**Directions for this task:** Set out the lines of the records below as a numbered list, skipping blank lines and leaving out the pictures.

**Material provided:**
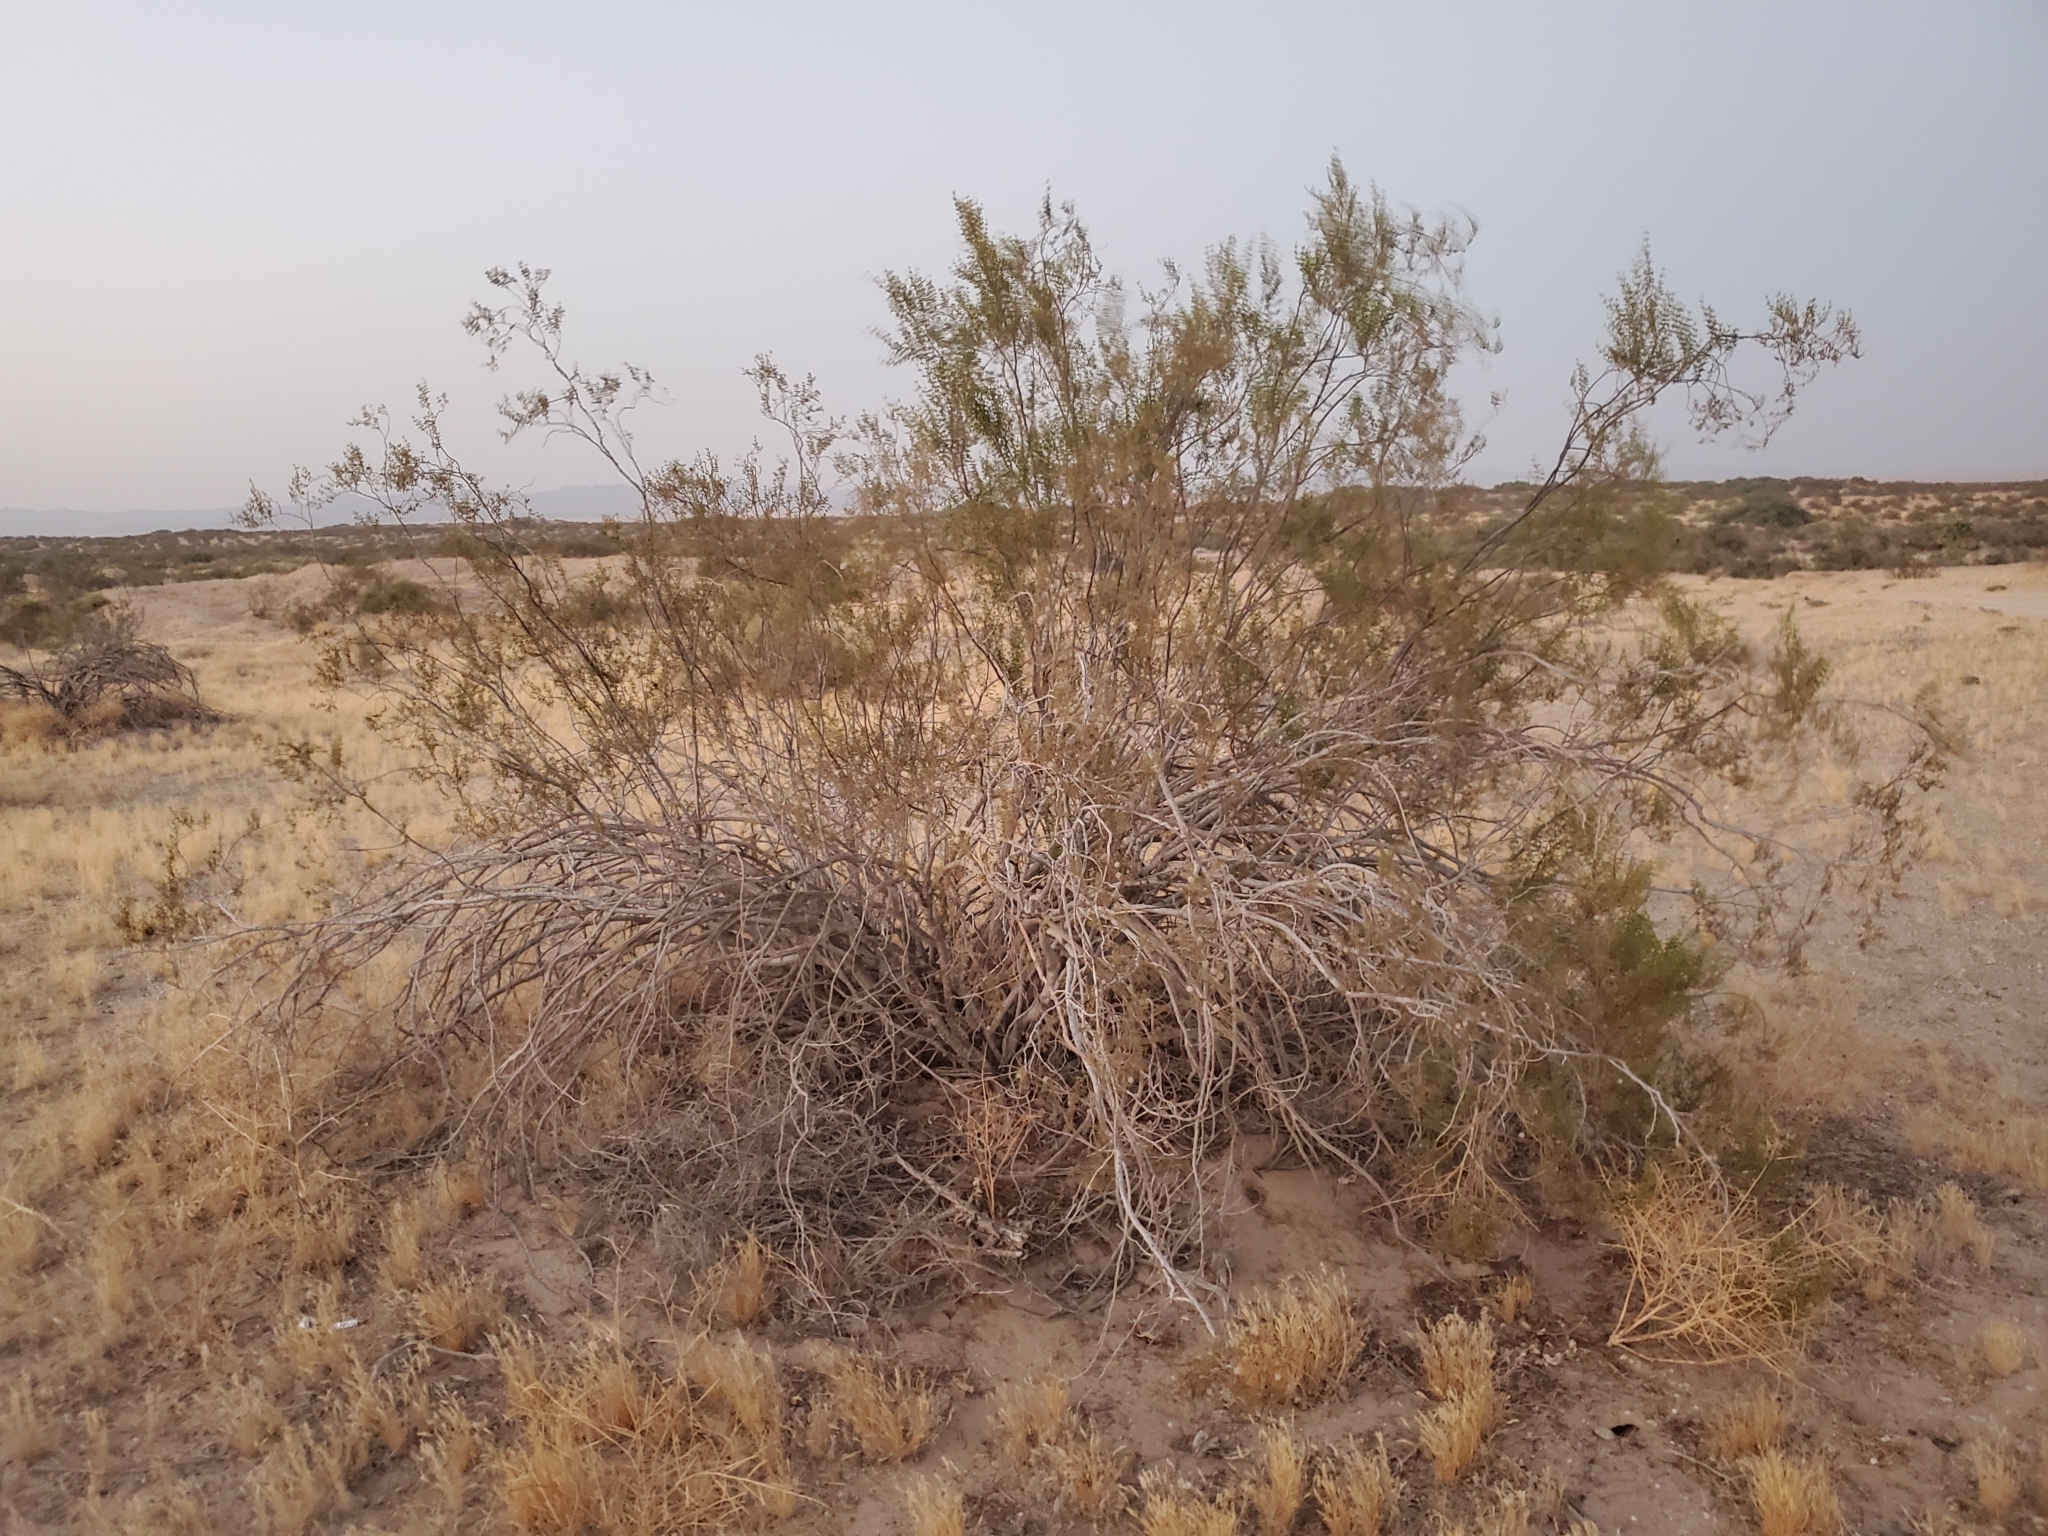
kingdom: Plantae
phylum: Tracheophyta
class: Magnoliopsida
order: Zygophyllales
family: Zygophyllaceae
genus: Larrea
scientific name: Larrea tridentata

**Output of the task:**
1. kingdom: Plantae
2. phylum: Tracheophyta
3. class: Magnoliopsida
4. order: Zygophyllales
5. family: Zygophyllaceae
6. genus: Larrea
7. scientific name: Larrea tridentata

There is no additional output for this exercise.